◆ EXCERPTED TEXT:
────────────────

This tutorial introduces an API for binding C++ classes into PyTorch.
The API is very similar to
`pybind11 <https://github.com/pybind/pybind11>`_, and most of the concepts will transfer
over if you're familiar with that system.

Implementing and Binding the Class in C++
-----------------------------------------

For this tutorial, we are going to define a simple C++ class that maintains persistent
state in a member variable.

.. literalinclude:: ../advanced_source/custom_classes/custom_class_project/class.cpp
  :language: cpp
  :start-after: BEGIN class
  :end-before: END class

There are several things to note:

- ``torch/custom_class.h`` is the header you need to include to extend PyTorch
  with your custom class.
- Notice that whenever we are working with instances of the custom
  class, we do it via instances of ``c10::intrusive_ptr<>``. Think of ``intrusive_ptr``
  as a smart pointer like ``std::shared_ptr``, but the reference count is stored
  directly in the object, as opposed to a separate metadata block (as is done in
  ``std::shared_ptr``.  ``torch::Tensor`` internally uses the same pointer type;
  and custom classes have to also use this pointer type so that we can
  consistently manage different object types.

────────────────

◆ ACTIVITIES:
a – Please check each statement against the PyTorch custom-class tutorial and answer yes or no, quoting the words of the tutorial that decide it. (i) The API described is very similar to pybind11. (ii) An intrusive_ptr keeps its reference count in a separate metadata block. (iii) torch::Tensor uses a different pointer type from the one custom classes must use.
b – Carry the PyTorch custom-class tutorial forward from its final sentence.

◆ SUPPLIED MATERIAL:
────────────────

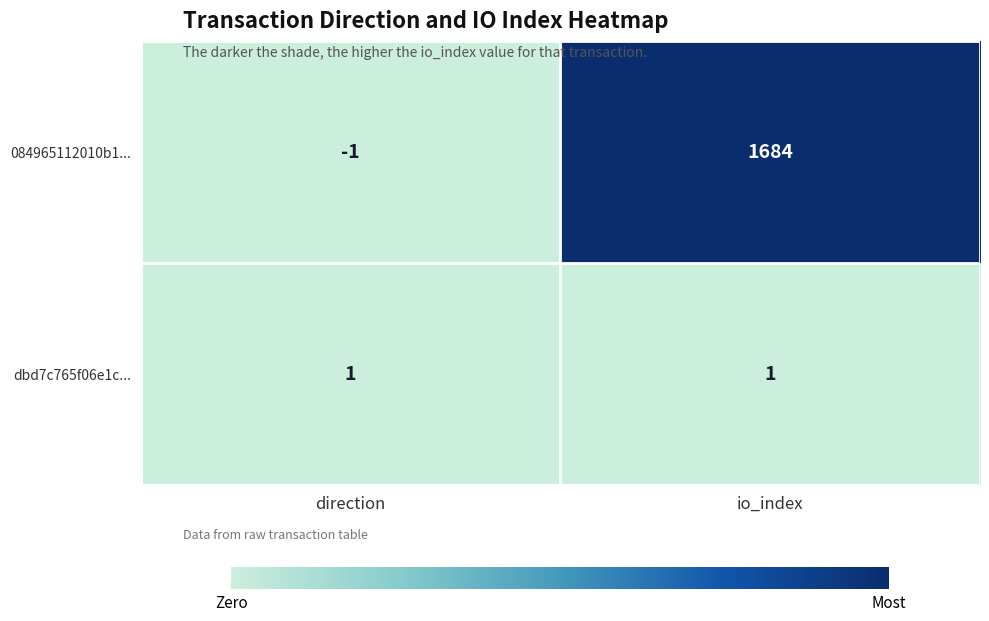

Where is 084965112010b1... nearest to the value 841?

direction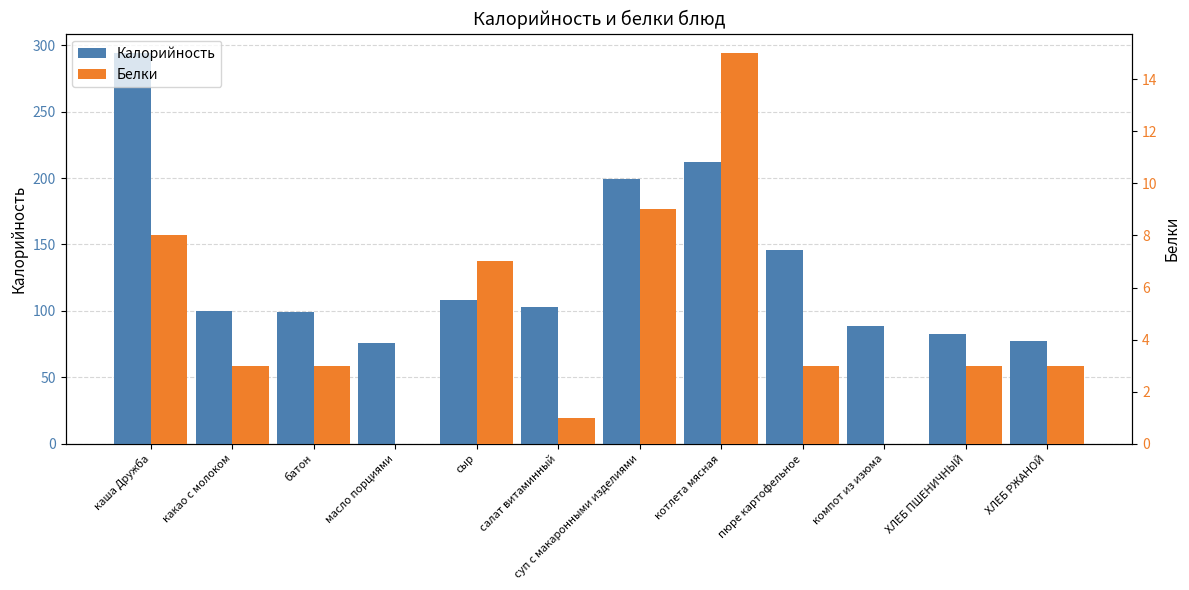

What are all the series names shown in the legend?

Калорийность, Белки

────────────────

◆ ANSWERS BY ITEM NUMBER:
a –
(i) Yes: "The API is very similar to"
(ii) No: "the reference count is stored directly in the object, as opposed to a separate metadata block"
(iii) No: "internally uses the same pointer type"

b –
- The second thing to notice is that the user-defined class must inherit from
  ``torch::CustomClassHolder``. This ensures that the custom class has space to
  store the reference count.

Now let's take a look at how we will make this class visible to PyTorch, a process called
*binding* the class:

.. literalinclude:: ../advanced_source/custom_classes/custom_class_project/class.cpp
  :language: cpp
  :start-after: BEGIN binding
  :end-before: END binding
  :append:
      ;
    }



Building the Example as a C++ Project With CMake
------------------------------------------------

Now, we're going to build the above C++ code with the `CMake
<https://cmake.org>`_ build system. First, take all the C++ code
we've covered so far and place it in a file called ``class.cpp``.
Then, write a simple ``CMakeLists.txt`` file and place it in the
same directory. Here is what ``CMakeLists.txt`` should look like:

.. literalinclude:: ../advanced_source/custom_classes/custom_class_project/CMakeLists.txt
  :language: cmake

Also, create a ``build`` directory. Your file tree should look like this::

  custom_class_project/
    class.cpp
    CMakeLists.txt
    build/

Go ahead and invoke cmake and then make to build the project:

.. code-block:: shell

  $ cd build
  $ cmake -DCMAKE_PREFIX_PATH="$(python -c 'import torch.utils; print(torch.utils.cmake_prefix_path)')" ..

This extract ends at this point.